I have been waiting for everyone to cut production, but cannot see anything on the horizon, surely there is an agenda here or why would they keep losing money?


----------



## merlinnn (17 January 2015)

http://www.businessweek.com/magazine/content/10_31/b4189050970461.htm#p1

How relevant is this today? I notice OOO doesn't have an exact correlation to oil itself? Can anyone advise on this

Thanks


----------



## hhse (17 January 2015)

merlinnn said:


> http://www.businessweek.com/magazine/content/10_31/b4189050970461.htm#p1
> 
> How relevant is this today? I notice OOO doesn't have an exact correlation to oil itself? Can anyone advise on this
> 
> Thanks




It is relevant for all ETFs that use futures to track an index/commodity. USO as per their example currently has a correlation to oil of over 90%. Reason it is not perfect is partly because of the drag associated with re-balancing their portfolio. From my understanding, ETFs have a target DTE on futures contracts that they target. To achieve this they will sell front month futures & buy back month futures to achieve/maintain this (takes time & is not immediate).

Also, ETFs that use futures will always face the issue of contango and have to sell cheap front month futures and buy more expense back month ones. All I have learnt is to not buy and hold ETFs long term due to this - short to medium term should be okay. What I would like to understand is how do these ETFs stay alive if they are what they appear to me as - eroding assets? Because some ETFs face constant contango and little backwardation. i.e VXX. Do they get some sort of fee/commission from exchanges etc that outweigh this loss?


----------



## hhse (17 January 2015)

hhse said:


> ..All I have learnt is to not buy and hold ETFs long term due to this




Just to clarify, I'm referring to those ETF's that use Futures to mimic underlying, not those ETFs that hold actual underlyings.


----------



## merlinnn (18 January 2015)

So how does one find non synthetic ETF's to invest in commodities?


----------



## John Swift (19 January 2015)

Hmmmm. Many oil producers partially or fully hedge their production for 6 to 18 months - this may be why they are slow in cutting production... and why fuel prices are taking their sweet time to get sub $1.

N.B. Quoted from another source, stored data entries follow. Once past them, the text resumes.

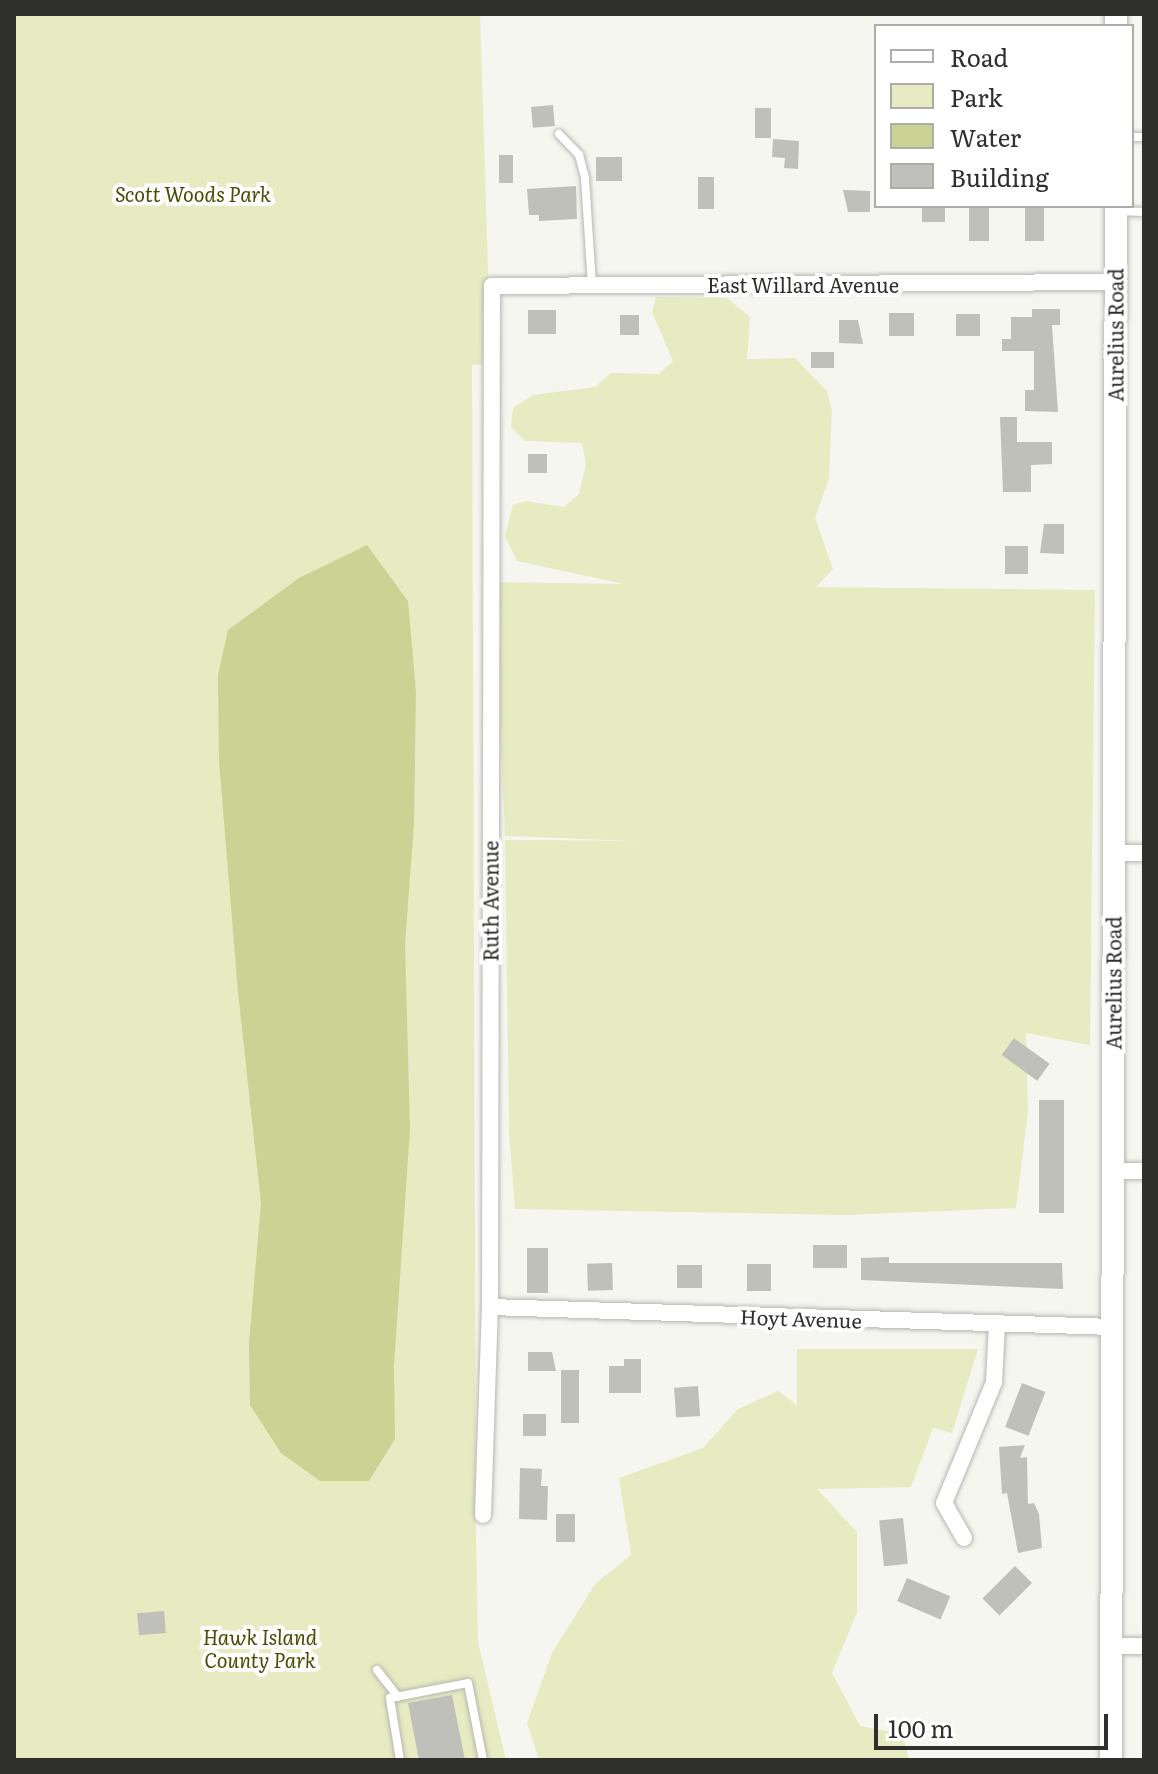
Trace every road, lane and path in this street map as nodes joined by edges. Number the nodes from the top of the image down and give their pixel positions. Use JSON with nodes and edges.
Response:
{"nodes":[{"id":1,"x":559,"y":134,"type":"dead end"},
{"id":2,"x":1116,"y":209,"type":"edge"},
{"id":3,"x":1144,"y":212,"type":"edge"},
{"id":4,"x":1115,"y":282,"type":"junction"},
{"id":5,"x":492,"y":286,"type":"joint"},
{"id":6,"x":592,"y":286,"type":"junction"},
{"id":7,"x":1114,"y":853,"type":"junction"},
{"id":8,"x":1144,"y":853,"type":"edge"},
{"id":9,"x":1113,"y":1171,"type":"junction"},
{"id":10,"x":1144,"y":1171,"type":"edge"},
{"id":11,"x":490,"y":1307,"type":"junction"},
{"id":12,"x":997,"y":1325,"type":"junction"},
{"id":13,"x":1112,"y":1327,"type":"junction"},
{"id":14,"x":483,"y":1515,"type":"dead end"},
{"id":15,"x":964,"y":1538,"type":"dead end"},
{"id":16,"x":1111,"y":1646,"type":"junction"},
{"id":17,"x":1144,"y":1646,"type":"edge"},
{"id":18,"x":377,"y":1670,"type":"dead end"},
{"id":19,"x":398,"y":1697,"type":"junction"},
{"id":20,"x":400,"y":1760,"type":"edge"},
{"id":21,"x":483,"y":1760,"type":"edge"},
{"id":22,"x":1111,"y":1760,"type":"edge"}],
"edges":[{"from":1,"to":6,"type":"lane"},
{"from":2,"to":3,"type":"lane"},
{"from":2,"to":4,"type":"street","name":"Aurelius Road"},
{"from":4,"to":6,"type":"street","name":"East Willard Avenue"},
{"from":4,"to":7,"type":"street","name":"Aurelius Road"},
{"from":5,"to":6,"type":"street","name":"East Willard Avenue"},
{"from":5,"to":11,"type":"street","name":"Ruth Avenue"},
{"from":7,"to":8,"type":"street"},
{"from":7,"to":9,"type":"street","name":"Aurelius Road"},
{"from":9,"to":10,"type":"street"},
{"from":9,"to":13,"type":"street","name":"Aurelius Road"},
{"from":11,"to":12,"type":"street","name":"Hoyt Avenue"},
{"from":11,"to":14,"type":"street","name":"Ruth Avenue"},
{"from":12,"to":13,"type":"street","name":"Hoyt Avenue"},
{"from":12,"to":15,"type":"street"},
{"from":13,"to":16,"type":"street","name":"Aurelius Road"},
{"from":16,"to":17,"type":"street"},
{"from":16,"to":22,"type":"street","name":"Aurelius Road"},
{"from":18,"to":19,"type":"lane"},
{"from":19,"to":20,"type":"lane"},
{"from":19,"to":21,"type":"lane"}]}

But this is an opportunity in that if the oil price remains low for the next, say, 12 months, then some of these oil producers will start to be in some financial strife. You may possibly want to do some research into which of the larger players have the balance sheet to gobble up some good distress sale assets.

I'm thinking... the big oil companies that seemingly missed the boat on shale oil may want another bite of the cherry if oil prices can remain low for another 6 months to a year. Then if/when oil reverts to the mean, those valuations will start coming back quickly.


----------



## christianrenel (17 February 2015)

If you are looking at gaining exposure to oil price with an ETF the following ETF maybe able to help

OOO- Betashares Crude Oil (Future Contacts)
MVR - Market Vectors Resources - (Is not index weighted therefore does not hold a large postions in BHP and RIO, but rather mixture of ressources companies).

Kind Regards 


christianrenel


----------